═══ ENTRIES PROVIDED ═══
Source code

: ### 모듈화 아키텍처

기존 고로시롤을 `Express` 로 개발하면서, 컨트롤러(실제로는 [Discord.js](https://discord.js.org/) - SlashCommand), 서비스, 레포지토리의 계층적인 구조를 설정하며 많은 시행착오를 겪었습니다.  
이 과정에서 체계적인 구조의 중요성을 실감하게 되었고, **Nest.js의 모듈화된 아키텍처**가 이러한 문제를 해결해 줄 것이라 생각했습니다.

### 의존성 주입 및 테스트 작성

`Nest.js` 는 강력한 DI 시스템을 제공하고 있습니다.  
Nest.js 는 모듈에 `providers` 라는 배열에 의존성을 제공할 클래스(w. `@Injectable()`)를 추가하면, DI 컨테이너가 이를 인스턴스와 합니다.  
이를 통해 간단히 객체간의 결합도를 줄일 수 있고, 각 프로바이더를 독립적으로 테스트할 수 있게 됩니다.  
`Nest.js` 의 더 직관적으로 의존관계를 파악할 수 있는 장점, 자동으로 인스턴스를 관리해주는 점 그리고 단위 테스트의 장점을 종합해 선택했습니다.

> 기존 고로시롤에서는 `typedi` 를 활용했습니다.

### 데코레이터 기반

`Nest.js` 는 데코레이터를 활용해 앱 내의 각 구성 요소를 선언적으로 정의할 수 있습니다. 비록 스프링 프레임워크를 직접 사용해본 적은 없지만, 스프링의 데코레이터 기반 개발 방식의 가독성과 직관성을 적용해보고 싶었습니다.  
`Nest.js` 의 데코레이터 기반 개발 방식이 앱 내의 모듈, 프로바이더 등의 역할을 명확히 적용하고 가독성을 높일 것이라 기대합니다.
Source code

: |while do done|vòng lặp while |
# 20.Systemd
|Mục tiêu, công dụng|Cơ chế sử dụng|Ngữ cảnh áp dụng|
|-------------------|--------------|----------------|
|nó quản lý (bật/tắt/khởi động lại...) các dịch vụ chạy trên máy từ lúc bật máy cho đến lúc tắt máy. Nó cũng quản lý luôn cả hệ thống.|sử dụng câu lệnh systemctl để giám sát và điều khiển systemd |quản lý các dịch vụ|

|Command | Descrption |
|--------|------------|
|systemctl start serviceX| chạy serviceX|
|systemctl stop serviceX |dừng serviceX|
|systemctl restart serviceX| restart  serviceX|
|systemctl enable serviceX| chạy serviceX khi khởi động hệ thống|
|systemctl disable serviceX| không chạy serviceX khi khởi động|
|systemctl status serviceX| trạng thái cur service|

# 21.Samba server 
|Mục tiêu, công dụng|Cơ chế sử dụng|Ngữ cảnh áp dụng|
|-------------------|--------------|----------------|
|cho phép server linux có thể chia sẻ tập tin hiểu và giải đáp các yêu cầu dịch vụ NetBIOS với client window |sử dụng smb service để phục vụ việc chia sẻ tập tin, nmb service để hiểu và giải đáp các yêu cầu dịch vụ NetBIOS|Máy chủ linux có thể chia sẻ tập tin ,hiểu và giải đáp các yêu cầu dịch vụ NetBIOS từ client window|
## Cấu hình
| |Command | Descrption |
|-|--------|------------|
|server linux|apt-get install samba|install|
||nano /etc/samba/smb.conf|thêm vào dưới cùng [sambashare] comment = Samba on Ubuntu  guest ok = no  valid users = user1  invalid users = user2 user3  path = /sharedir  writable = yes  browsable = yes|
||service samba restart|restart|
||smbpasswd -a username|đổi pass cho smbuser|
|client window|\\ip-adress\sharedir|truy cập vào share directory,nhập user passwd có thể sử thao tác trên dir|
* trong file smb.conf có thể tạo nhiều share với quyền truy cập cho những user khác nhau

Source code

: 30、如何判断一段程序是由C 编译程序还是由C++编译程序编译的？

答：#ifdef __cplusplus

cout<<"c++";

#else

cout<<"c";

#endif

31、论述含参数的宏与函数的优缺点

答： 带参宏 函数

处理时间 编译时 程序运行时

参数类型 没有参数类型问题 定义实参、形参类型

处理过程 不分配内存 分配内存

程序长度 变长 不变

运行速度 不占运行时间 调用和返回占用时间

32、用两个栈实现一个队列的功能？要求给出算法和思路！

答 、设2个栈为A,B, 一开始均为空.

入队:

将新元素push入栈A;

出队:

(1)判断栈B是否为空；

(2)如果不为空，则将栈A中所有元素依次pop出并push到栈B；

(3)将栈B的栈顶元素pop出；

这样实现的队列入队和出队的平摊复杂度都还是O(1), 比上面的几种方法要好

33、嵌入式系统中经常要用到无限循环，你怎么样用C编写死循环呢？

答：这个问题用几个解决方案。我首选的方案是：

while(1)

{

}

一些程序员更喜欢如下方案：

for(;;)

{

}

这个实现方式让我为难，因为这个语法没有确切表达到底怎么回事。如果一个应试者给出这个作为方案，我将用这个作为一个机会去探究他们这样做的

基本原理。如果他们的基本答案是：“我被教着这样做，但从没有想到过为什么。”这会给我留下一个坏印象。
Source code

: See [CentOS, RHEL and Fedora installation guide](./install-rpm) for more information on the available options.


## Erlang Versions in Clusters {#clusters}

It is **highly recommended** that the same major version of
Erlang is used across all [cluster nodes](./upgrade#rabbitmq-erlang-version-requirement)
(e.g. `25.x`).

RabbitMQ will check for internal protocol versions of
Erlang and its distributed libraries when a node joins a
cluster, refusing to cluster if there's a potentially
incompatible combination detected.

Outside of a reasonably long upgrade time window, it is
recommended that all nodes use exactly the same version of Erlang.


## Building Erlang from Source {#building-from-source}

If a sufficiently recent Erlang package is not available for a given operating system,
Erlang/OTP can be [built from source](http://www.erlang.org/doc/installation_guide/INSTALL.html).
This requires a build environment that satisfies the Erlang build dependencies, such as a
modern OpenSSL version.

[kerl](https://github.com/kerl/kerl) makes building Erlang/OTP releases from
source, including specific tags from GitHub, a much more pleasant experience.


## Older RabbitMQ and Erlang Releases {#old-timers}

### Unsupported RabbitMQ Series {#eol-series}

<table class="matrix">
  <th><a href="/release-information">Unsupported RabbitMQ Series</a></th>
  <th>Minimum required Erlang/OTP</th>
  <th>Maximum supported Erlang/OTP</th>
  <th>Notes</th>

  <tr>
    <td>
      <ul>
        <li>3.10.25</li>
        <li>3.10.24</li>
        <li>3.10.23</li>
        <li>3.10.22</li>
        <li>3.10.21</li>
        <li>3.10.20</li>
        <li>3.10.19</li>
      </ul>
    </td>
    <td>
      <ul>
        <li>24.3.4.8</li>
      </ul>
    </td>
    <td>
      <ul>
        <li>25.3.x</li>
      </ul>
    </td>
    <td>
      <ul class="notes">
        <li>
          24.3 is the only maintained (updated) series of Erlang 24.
═══
- **WHAT THE EXERCISE ASKS**: Only one stretch of the data above is needed. Restate it word for word, from the line containing "It is **highly" through the line containing "recommended that all", both ends included.

- **EXERCISE RESULT**:
It is **highly recommended** that the same major version of
Erlang is used across all [cluster nodes](./upgrade#rabbitmq-erlang-version-requirement)
(e.g. `25.x`).

RabbitMQ will check for internal protocol versions of
Erlang and its distributed libraries when a node joins a
cluster, refusing to cluster if there's a potentially
incompatible combination detected.

Outside of a reasonably long upgrade time window, it is
recommended that all nodes use exactly the same version of Erlang.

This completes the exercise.